The following is an Endorsement by the Dayton Daily News editorial board, published at http://tinyurl.com/23fa37o.
Editorial: Austria better for Republicans in Greene, Clark
By the Dayton Daily News | Wednesday, April 21, 2010, 03:18 PM
It wouldn’t be an election without John Mitchel on the ballot.
The retired Air Force officer from Beavercreek has been running for something almost every two years since his first major bid for office in 1998, when he ran for governor as a Reform Party candidate.
(Remember third- party presidential candidate Ross Perot? That was his party.)
Since then, he has run, as a Republican, for the U.S. Senate, and also against former U.S. Rep. David Hobson — twice. Now this year will be his second run against Congressman Steve Austria, who represents Greene and Clark counties.
Give the guy credit for persistence.
But he’s still the neophyte that he was in 1998, when he had 20,000 copies of his school funding plan printed.
In 2004, when asked what he wanted to do in the Senate, he said:
“My first act if elected to the Senate would be to lobby the president to sign an executive order to declare the unborn innocent ‘persons,’ thus giving them the full protection of the Fifth Amendment.”

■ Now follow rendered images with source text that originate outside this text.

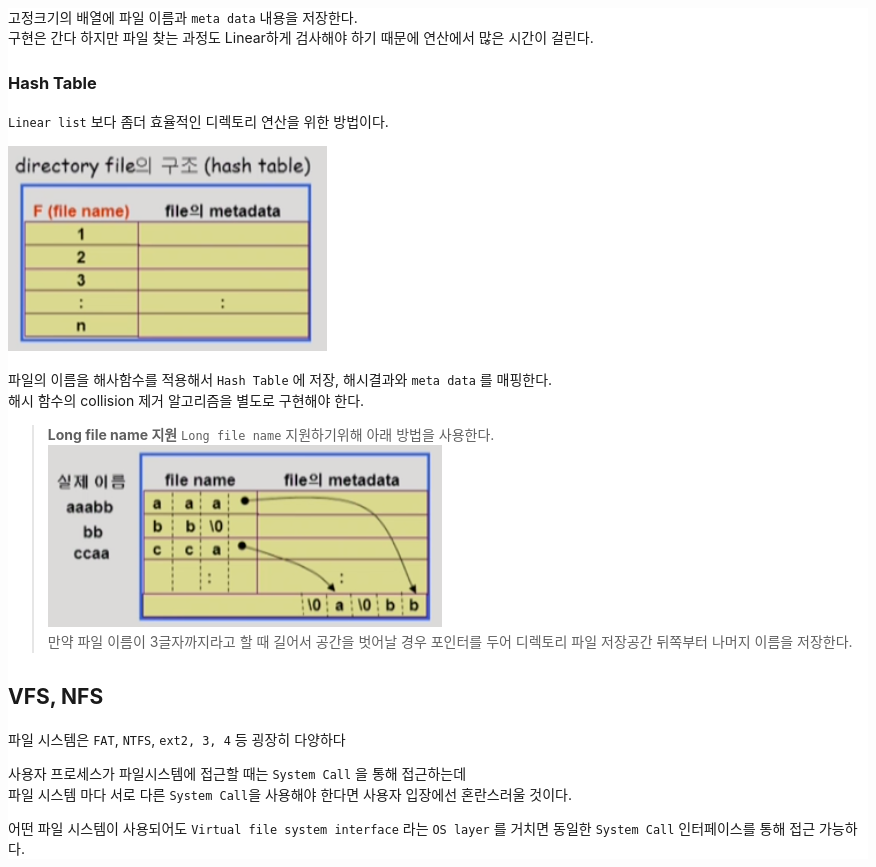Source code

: 고정크기의 배열에 파일 이름과 `meta data` 내용을 저장한다.  
구현은 간다 하지만 파일 찾는 과정도 Linear하게 검사해야 하기 때문에 연산에서 많은 시간이 걸린다.

### Hash Table

`Linear list` 보다 좀더 효율적인 디렉토리 연산을 위한 방법이다.  

![os_12_16](/assets/OS/OS_12_16.png)  

파일의 이름을 해사함수를 적용해서 `Hash Table` 에 저장, 해시결과와 `meta data` 를 매핑한다.  
해시 함수의 collision 제거 알고리즘을 별도로 구현해야 한다.  

> **Long file name 지원**
`Long file name` 지원하기위해 아래 방법을 사용한다.
![os_12_17](/assets/OS/OS_12_17.png)  
만약 파일 이름이 3글자까지라고 할 때 길어서 공간을 벗어날 경우 포인터를 두어 디렉토리 파일 저장공간 뒤쪽부터 나머지 이름을 저장한다.


## VFS, NFS

파일 시스템은 `FAT`, `NTFS`, `ext2, 3, 4` 등 굉장히 다양하다  

사용자 프로세스가 파일시스템에 접근할 때는 `System Call` 을 통해 접근하는데  
파일 시스템 마다 서로 다른 `System Call`을 사용해야 한다면 사용자 입장에선 혼란스러울 것이다.  

어떤 파일 시스템이 사용되어도 `Virtual file system interface` 라는 `OS layer` 를 거치면 동일한 `System Call` 인터페이스를 통해 접근 가능하다.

Mr. Mitchel, 62, opposes the Obama health care initiative, the Obama stimulus, the bank bailout under former President George W. Bush, and he supports the (unworkable) FairTax plan, which would eliminate the federal income tax, substituting a sales tax.
He also charges that Greene and Clark counties are steeped in cronyism that results in sweetheart deals for Republican insiders.
Congressman Austria is completing his first term in Washington. He was effectively handpicked by Rep. Hobson to replace him when he retired; Rep. Austria’s wife was on the congressman’s staff.
Previously, Rep. Austria served 10 years in the Ohio Senate.
As a freshman in the minority party, Rep. Austria could hardly be expected to make a big impact. In fact, though, he did get national attention for telling the Columbus Dispatch, in a discussion about his opposition to the Obama stimulus, that Franklin Roosevelt caused the Great Depression (which, of course, began way before the president was elected).
In talking about his job, Rep. Austria emphasizes constituent service, which, of course, does come with the position. But it is the most routine part of it.
He’s much less comfortable taking tough positions. He rarely diverges from his party, although he did vote for the administration’s Cash for Clunkers program.
He said he was persuaded by auto dealers that some of them would go out of business without this incentive.
On the other hand, Rep. Austria opposed the $787 billion stimulus program, without which unemployment would be immeasurably higher, and he is critical of the Bush bank bailout (that occurred before Mr. Austria went to Congress).
(Many economists believe that the bank and insurance failures that surely would have ensued without the Bush administration’s intervention could have pushed the country toward a Depression.)
Rep. Austria has refused to support earmarks, even though that was one way former Rep. Hobson made sure that Wright-Patterson Air Force Base got some of the improvements and commitments it needed sooner rather than later.
Rep. Austria was, for a while, reconsidering that position; then all the Republicans in the House said they wanted a moratorium.
It’ll be too bad if important advocacy for the base falls to U.S. Rep. Mike Turner and Ohio’s U.S. senators alone. That would be copping out, for political convenience.
Rep. Austria doesn’t face a serious challenge this year and is unlikely to any time soon unless he really fumbles. He’s cautious, so he’s not a disaster waiting to happen.
For the privilege of that job security, he really does need to seize the important platform he has. He has work to do to grow into an aggressive advocate for the region and for the issues he cares most about.